⑥次に[エフェクト&プリセット]タブから(N)[色合い]エフェクトを平面に適応します。[エフェクトコントロール]で(O)[ホワイトをマップ]のカラーバーをクリックし、Light Leaksの光の色を自由に変えましょう。ここでは夕陽のようなオレンジを選択しました。


 

次に平面(フラクタルノイズ)レイヤーの(P)[不透明度:60%]、(Q)[描画モード]を[スクリーン]に変更します。

 

⑧次に[フラクタルノイズ]レイヤーを複製します。設定を変えたレイヤーをいくつか重ねると、Light Leaksの雰囲気が出てきます。今回は3つのレイヤーを重ねていきます。

 

⑨複製したレイヤーの[展開]>[エクスプレッション:展開]の数値を300から(R)[150]に変更。※複製したレイヤーのみを確認したいのでレイヤーをシングル表示にしておきましょう。

 

⑩複製したレイヤーの[エフェクトコントロール]で[フラクタルノイズ]エフェクトの数値を下記のように変更します。(S)[コントラスト:200]、(T)[スケール:1500]、(U)[展開オプション→ランダムシード:30]。[色合い]エフェクトの(V)[ホワイトをマップ]のカラーも若干変更しておきます。

 

⑪最後にもう一つレイヤーを複製し、下記のように数値を変更します。どちらのレイヤーを複製しても大丈夫です。(W)[コントラスト:150]、(X)[明るさ:-50]、(Y)[スケール:200 0]、 (Z)[展開オプション→ランダムシード:100]、[オフセット]と[色合い]は自由に変更して構いません。

STEP2:Light Leaksトランジション(光が強くなった瞬間に映像が切り替わる演出)

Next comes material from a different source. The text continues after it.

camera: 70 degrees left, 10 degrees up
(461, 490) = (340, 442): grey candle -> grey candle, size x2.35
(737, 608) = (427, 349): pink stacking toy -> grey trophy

①STEP1と同様の手順で新規コンポジションを作成します。名前は(A)[Main]としました。その次にSTEP1で作成したコンポジション(B)[Light Leaks]をタイムラインに配置します。

 

②次にお好みの動画や写真素材を[Light Leaks]コンポジションの下層に配置します。ここでは4つの素材が3秒程で切り替わるようにそれぞれ配置しました。

 

③[Light Leaks]コンポジションの描画モードを[スクリーン]に変更。

 

④次に[エフェクト&プリセット]タブから[Light Leaks ]コンポジションに[レベル]エフェクトを適用します。

 

⑤動画・写真素材が切り替わるタイミングより数フレーム前に時間インジケータを移動させ、[レベル]エフェクトの[ヒストグラム]の(C)ストップウォッチを押してキーフレームを打ちます。

 

⑥次に素材が切り替わるタイミングに時間インジケータを移動させ、[エフェクトコントロール]>[レベル]>[ヒストグラム]の[白入力レベル]の数値をLight Le aksが画面に大きく広がり、白飛びしたような感じになるまで上げます。

 

⑦次に素材が切り替わった後にインジケーターを移動させ、ヒストグラムの数値を元に戻します。

 

⑧素材が切り替わるタイミングで[不透明度]のキーフレームを作ります。後続のカットが始まる地点は不透明度100%、その少し後に不透明度0%のキーフレームを作りました。こうすることでクロスディゾルブのような効果になり、スムーズな切り替わりを演出できます。